Brano di partenza:
Il titolo un po' scherzoso vuole rappresentare la relativa "difficoltà" che tutti gli studenti hanno quando le prime volte cercano di orientarsi nel cielo districandosi tra azimut, altezze, ascensioni rette e declinazioni.
Nella scorsa lezione abbiamo introdotto i riferimenti locali indispensabili per orientarci sul sito di osservazione, nella prossima introdurremo i riferimenti equatoriali indispensabili per i puntamenti degli oggetti celesti.


L'orizzonte


Si definisce orizzonte astronomico l’intersezione tra la sfera celeste e il piano tangente al globo terrestre (piano orizzontale) nel punto in cui si trova l’osservatore. L’orizzonte astronomico non coincide generalmente con l’orizzonte sensibile, che è il confine del cielo che realmente riusciamo a vedere. Se l’osservatore si trova in un luogo sopraelevato rispetto alle zone circostanti, l’orizzonte sensibile è più basso dell’orizzonte astronomico e quindi si può vedere più di metà della volta celeste. Se il sito è parzialmente ostruito da ostacoli naturali e non (montagne, palazzi, alberi) l'orizzonte sensibile è costituito dal profilo dei suddetti ostacoli. Conoscere la linea dell'orizzonte sensibile nel proprio sito di osservazione è indispensabile per pianificare cosa vedere con il teelscopio, per evitare brutte sorprese e scoprire che all'ora prescelta lo splendido ammasso stellare è dietro un'alta montagna!

Un problema interessante in astronomia è la determinazione dell'orizzonte sensibile quando nessun ostacolo impedisce la visuale; immaginiamo di trovarci sopra una montagna guardando verso valle o su una nave in mezzo al mare; schematizzando il problema, ci troviamo ad un'altezza h sul livello del mare; assumendo che il raggio terrestre sia di 6370 km:
A che distanza lineare sulla superficie terrestre arriva l'orizzonte sensibile trovandoci ad H metri su livello del mare?


Una digressione sulla geometria euclidea


Visto che l'argomento del titolo, tirato in ballo per dimostrare che l'altezza sull'orizzonte della Stella Polare rappresenta la latitudine del luogo, ha suscitato l'interesse di qualcuno, facciamo una breve digressione.
Tutta la geometria Euclidea del piano si fonda su 5 assiomi derivati dall'esperienza che sono di carattere generale e comuni a tutta la matematica:
  1. La parte è minore del tutto.
  2. Due cose uguali ad una terza sono uguali fra loro.
  3. Aggiungendo a due cose uguali altre due cose uguali si ottengono cose uguali.
  4. Sottraendo da due cose uguali altre due cose uguali si ottengono cose uguali.
  5. Due cose che coincidono sono uguali.
A questi Euclide aggiunse altri 5 postulati, o assiomi speciali, meno evidenti ma indimostrabili, dei quali veniva chiesta l'accettazione... per fede!
  1. Da ogni punto del piano ad ogni altro punto è possibile condurre una linea retta.
  2. Un segmento di linea retta può essere indefinitamente prolungato in linea retta.
  3. Attorno ad un centro scelto a piacere con un raggio scelto a piacere è possibile tracciare una circonferenza.
  4. Tutti gli angoli retti sono uguali tra loro.

Dati forniti:
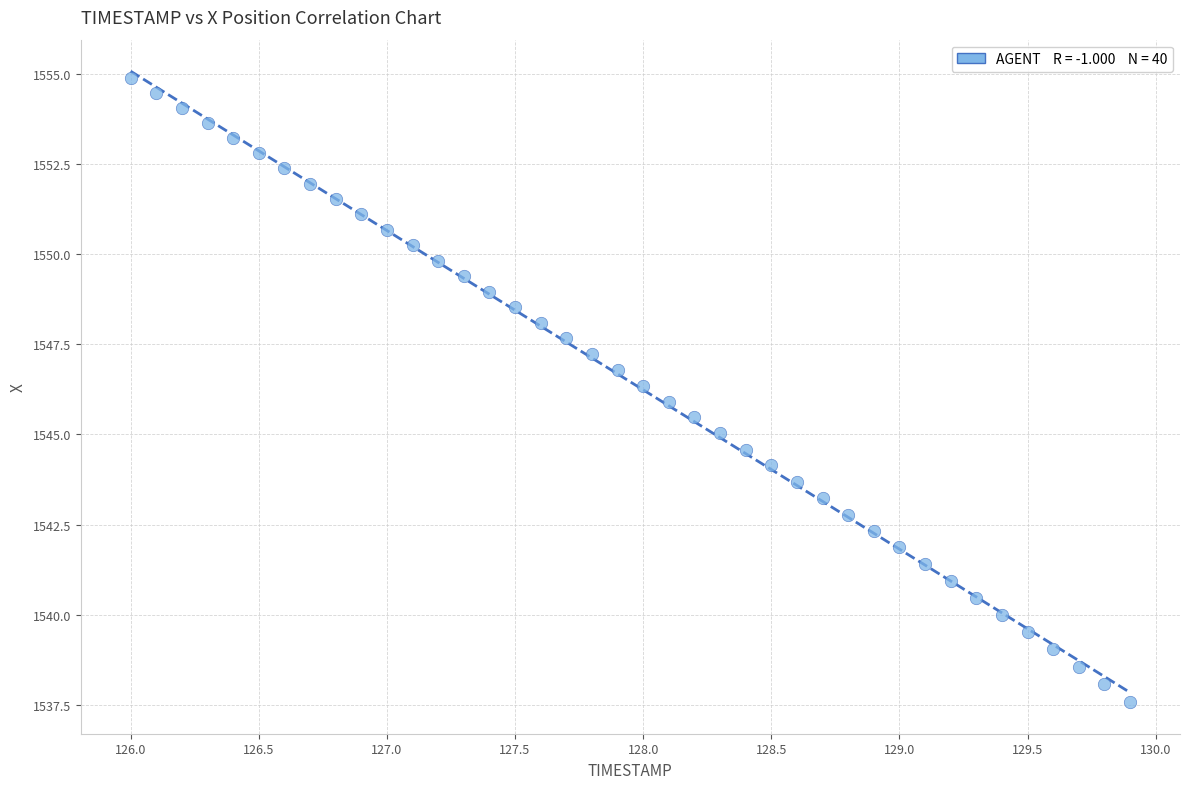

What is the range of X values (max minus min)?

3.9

--

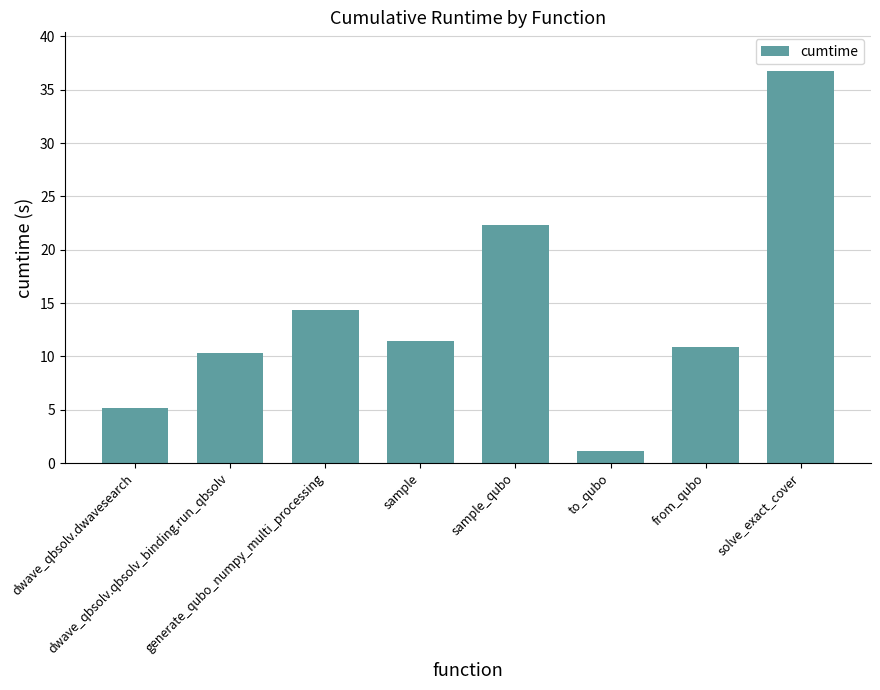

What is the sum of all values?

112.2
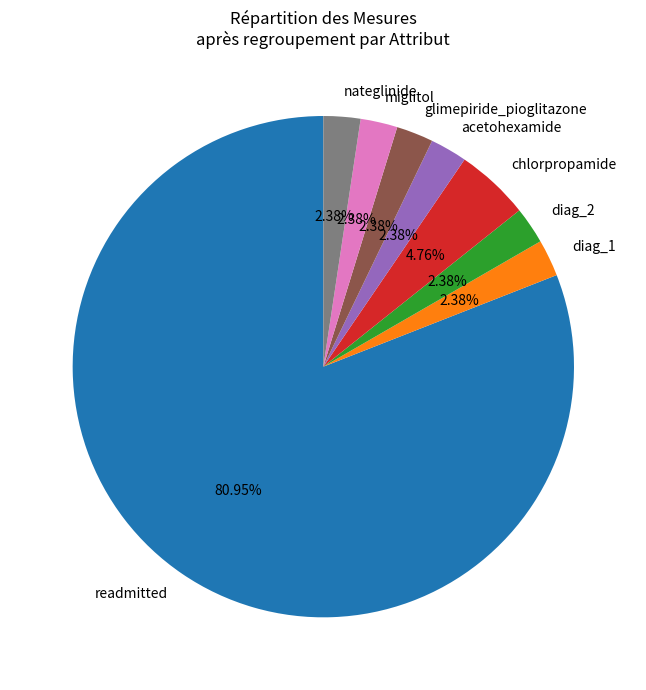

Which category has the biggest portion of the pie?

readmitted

Consegna:
Trascrivi senza modifiche il passo del brano di partenza che va da "Un problema interessante" fino a "una breve digressione.", queste ultime parole incluse.

Risposta all'esercizio:
Un problema interessante in astronomia è la determinazione dell'orizzonte sensibile quando nessun ostacolo impedisce la visuale; immaginiamo di trovarci sopra una montagna guardando verso valle o su una nave in mezzo al mare; schematizzando il problema, ci troviamo ad un'altezza h sul livello del mare; assumendo che il raggio terrestre sia di 6370 km:
A che distanza lineare sulla superficie terrestre arriva l'orizzonte sensibile trovandoci ad H metri su livello del mare?


Una digressione sulla geometria euclidea


Visto che l'argomento del titolo, tirato in ballo per dimostrare che l'altezza sull'orizzonte della Stella Polare rappresenta la latitudine del luogo, ha suscitato l'interesse di qualcuno, facciamo una breve digressione.